Personalized Recommendations
Recommendations based on personal and communal insights, as well as contextual recommendations
Problem & background
This project started with the problem of a blank canvas. While Adobe Fonts is perfect for users diving into fonts when they have an idea in mind, it doesn’t do much to help inspire or guide ideas at the beginning of a project. For the majority of users who do not think of themselves as type experts, the process of finding the right font within our library of 20 thousand fonts can be quite time-consuming. As a result, creatives are looking outside of Adobe at other content-rich platforms for inspiration, like Fonts In Use, Creative Market, and Pinterest.
User research
Before I began thinking about workflows and designs, I turned my attention to user research.
Our team conducted ten 1 hour face-to-face interviews and used Usertesting.com for more findings. We structured our research around users’ design workflows when finding fonts.
Our participants all echoed starting a project by looking for inspiration. They saw mood boarding, fonts used in action, and fonts used contextually as essential to their design process.

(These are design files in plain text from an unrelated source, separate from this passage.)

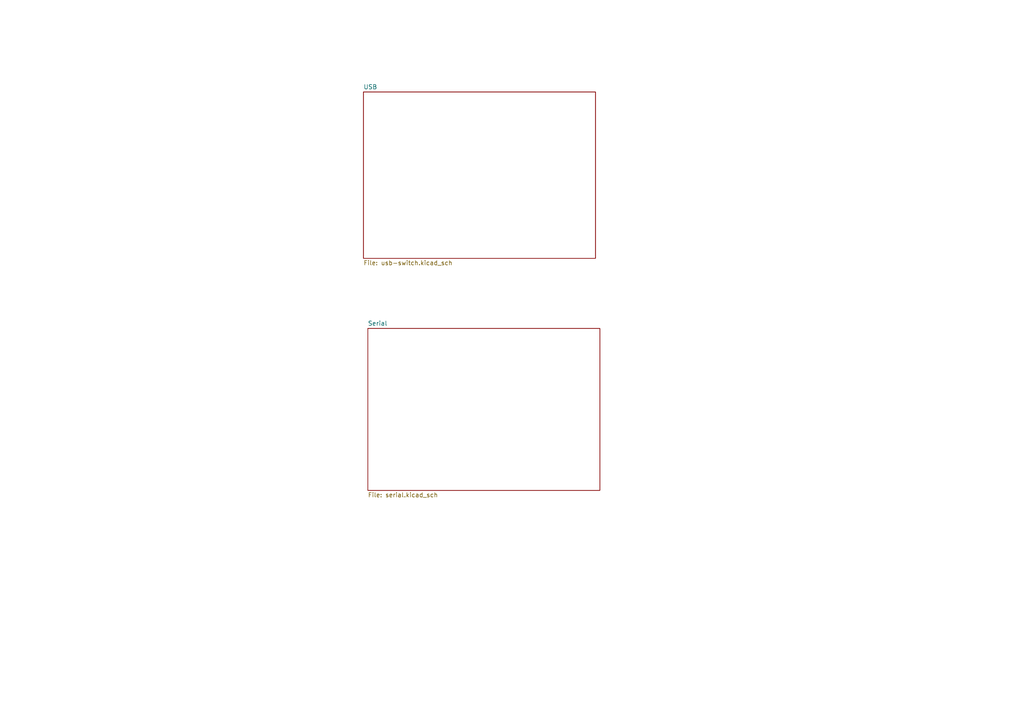
<source format=kicad_sch>
(kicad_sch
	(version 20231120)
	(generator "eeschema")
	(generator_version "8.0")
	(uuid "0fe19ce7-810a-40c6-903d-4212edc122f9")
	(paper "A4")
	(lib_symbols)
	(sheet
		(at 105.41 26.67)
		(size 67.31 48.26)
		(fields_autoplaced yes)
		(stroke
			(width 0.1524)
			(type solid)
		)
		(fill
			(color 0 0 0 0.0000)
		)
		(uuid "be5ad210-0e50-46e0-a2ef-b2f495348708")
		(property "Sheetname" "USB"
			(at 105.41 25.9584 0)
			(effects
				(font
					(size 1.27 1.27)
				)
				(justify left bottom)
			)
		)
		(property "Sheetfile" "usb-switch.kicad_sch"
			(at 105.41 75.5146 0)
			(effects
				(font
					(size 1.27 1.27)
				)
				(justify left top)
			)
		)
		(instances
			(project "multiboard-controller"
				(path "/0fe19ce7-810a-40c6-903d-4212edc122f9"
					(page "2")
				)
			)
		)
	)
	(sheet
		(at 106.68 95.25)
		(size 67.31 46.99)
		(fields_autoplaced yes)
		(stroke
			(width 0.1524)
			(type solid)
		)
		(fill
			(color 0 0 0 0.0000)
		)
		(uuid "c98ac17d-3b09-4052-8bd6-0d77fa26b751")
		(property "Sheetname" "Serial"
			(at 106.68 94.5384 0)
			(effects
				(font
					(size 1.27 1.27)
				)
				(justify left bottom)
			)
		)
		(property "Sheetfile" "serial.kicad_sch"
			(at 106.68 142.8246 0)
			(effects
				(font
					(size 1.27 1.27)
				)
				(justify left top)
			)
		)
		(instances
			(project "multiboard-controller"
				(path "/0fe19ce7-810a-40c6-903d-4212edc122f9"
					(page "3")
				)
			)
		)
	)
	(sheet_instances
		(path "/"
			(page "1")
		)
	)
)

</source>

We have been hearing about this from our customers for years and this round of user research served as our wake-up call to bring inspiration to our website. Showing fonts in use would give Adobe its competitive edge, and there is just so much potential in what we can do.
Objective
The objective of the project is to inspire our users with rich content right on our website and to increase awareness of the Adobe Fonts service. Aside from increasing website engagement and driving free to paid conversion, we also wanted this project to help train our recommendation engine. In the future, we want to bring recommendations into our applications within the font menu.
Idea #1
The first idea I explored is a guided exploration module on the homepage. This step-by-step onboarding tool lets users tell us what they are working on so we can cater font recommendations to their specified characteristics and intent. Instead of showing users all 20 thousand fonts and asking them to do the work to narrow down font choices, guided exploration aims to offer them suggestions progressively. The goal is to be welcoming and accessible to all users, especially those beginning projects or who do not have much Type experience. Users can also feel in control as they tell us what they need for their work.
Idea #2
The second idea focused on recommending fonts that are personalized to the individual. Powered by our recommendations engine, personalized recommendations can recommend fonts based on personal, communal, and contextual font usage. We then identified categories to recommend: For you, trending, newly released, hidden gems, and staff picks.

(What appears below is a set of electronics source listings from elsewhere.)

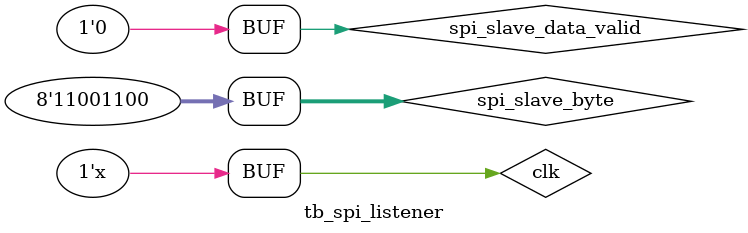
<source format=v>
module tb_spi_listener();

reg clk;
reg spi_slave_data_valid;
reg [7:0] spi_slave_byte;
wire [23:0] spi_data;
wire spi_listener_interrupt;
wire [15:0] timeout_cnt;

spi_listener uut(
    .clk(clk),
    .spi_slave_data_valid(spi_slave_data_valid),
    .spi_slave_byte(spi_slave_byte),
    .spi_data(spi_data),
    .spi_listener_interrupt(spi_listener_interrupt),
    .timeout_cnt(timeout_cnt)
);

initial begin
clk = 0;
spi_slave_data_valid=0;

#100
spi_slave_byte=8'ha2;
spi_slave_data_valid=1;
#10
spi_slave_data_valid=0;

#100
spi_slave_byte=8'hbb;
spi_slave_data_valid=1;
#10
spi_slave_data_valid=0;

#100
spi_slave_byte=8'hcc;
spi_slave_data_valid=1;
#10
spi_slave_data_valid=0;

#100
spi_slave_byte=8'h00;
spi_slave_data_valid=1;
#10
spi_slave_data_valid=0;

#100
spi_slave_byte=8'h20;
spi_slave_data_valid=1;
#10
spi_slave_data_valid=0;

#2000
spi_slave_byte=8'hcc;
spi_slave_data_valid=1;
#10
spi_slave_data_valid=0;
#100
spi_slave_byte=8'h30;
spi_slave_data_valid=1;
#10
spi_slave_data_valid=0;

#100
spi_slave_byte=8'h20;
spi_slave_data_valid=1;
#10
spi_slave_data_valid=0;

#2000
spi_slave_byte=8'hbb;
spi_slave_data_valid=1;
#10
spi_slave_data_valid=0;

#100
spi_slave_byte=8'hcc;
spi_slave_data_valid=1;
#10
spi_slave_data_valid=0;

end


always #5 clk=~clk;

endmodule

</source>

For you: track fonts that the user has already used and recommend fonts that others have used, based on shared usage with the user.
Trending: recommend fonts based on popularity within the user’s region.
Newly released: select from the top 25 most recent additions to our font library.
Hidden gems: recommend fonts that are highly rated but have low usage.
Staff picks: a manually curated list of fonts our team would like to feature.
Out of the two above ideas, we decided to move on with Personalized recommendations due to two reasons:
Our recommendations engine can measure font usage across many categories and has room to scale. Aside from the above five categories, the engine can examine other categories such as fonts popular for specific Adobe applications or fonts good for specific intents.
Idea #1, guided exploration, needs an expansion of our tagging system to map more fonts to intents and moods. Additionally, guided exploration requires the user to have an idea in mind before going through the modules, which may not be helpful for users in the browsing stage of their workflow.
User testing
After an initial round of designs, I tested two versions: one version with sections clearly separated and defined, and one version in a mosaic style. The results showed that a mosaic style tested better — users cared less about the category of suggestions. They wanted to see more inspiration and more imagery.
A visual system
Besides recommending fonts, we also expanded our scope to include recommendations for moods (tags), font packs, and font pairings. We created visual system for our four content types. Each card type has a different height to visually differentiate itself from the others.
Our foundry partners provided us with various fonts in use images to showcase their fonts. For fonts that do not have accompanied images, we came up with a color palette to also show those fonts in an inspirational way.
Final design
The feature launched in November 2021 as a new page on the Adobe Fonts website. By default, users see inspirational content across all categories but they are able to select tags to narrow down their content. A blurb below the tags explains the section's purpose and serves as a way to increase SEO. Hovering over a content card shows details of the font and allows quick activation.
Towards the end of this project, our services teams with dedicated websites such as Adobe Fonts and Adobe Stock took on an initiative to revamp our navigation and content framework. This was the perfect time to redesign our homepage to both fit the new framework and introduce inspirational content right on the homepage.
Now on the homepage, we brought a snippet of the recommendations feature along with an entry point to see more on the recommendations page.
Impact & next steps
The recommendations feature saw amazing results. Users are more likely to activate fonts using the recommendations page compared to any other font browsing pages on the Adobe Fonts website.
Not only was this feature helpful for users, but from a business perspective, this feature further elevates our foundry partners by showcasing their fonts with imagery and fonts in use examples.
Next, we will keep measuring and refining recommendations and categories so we can eventually bring recommendations into the application font menus.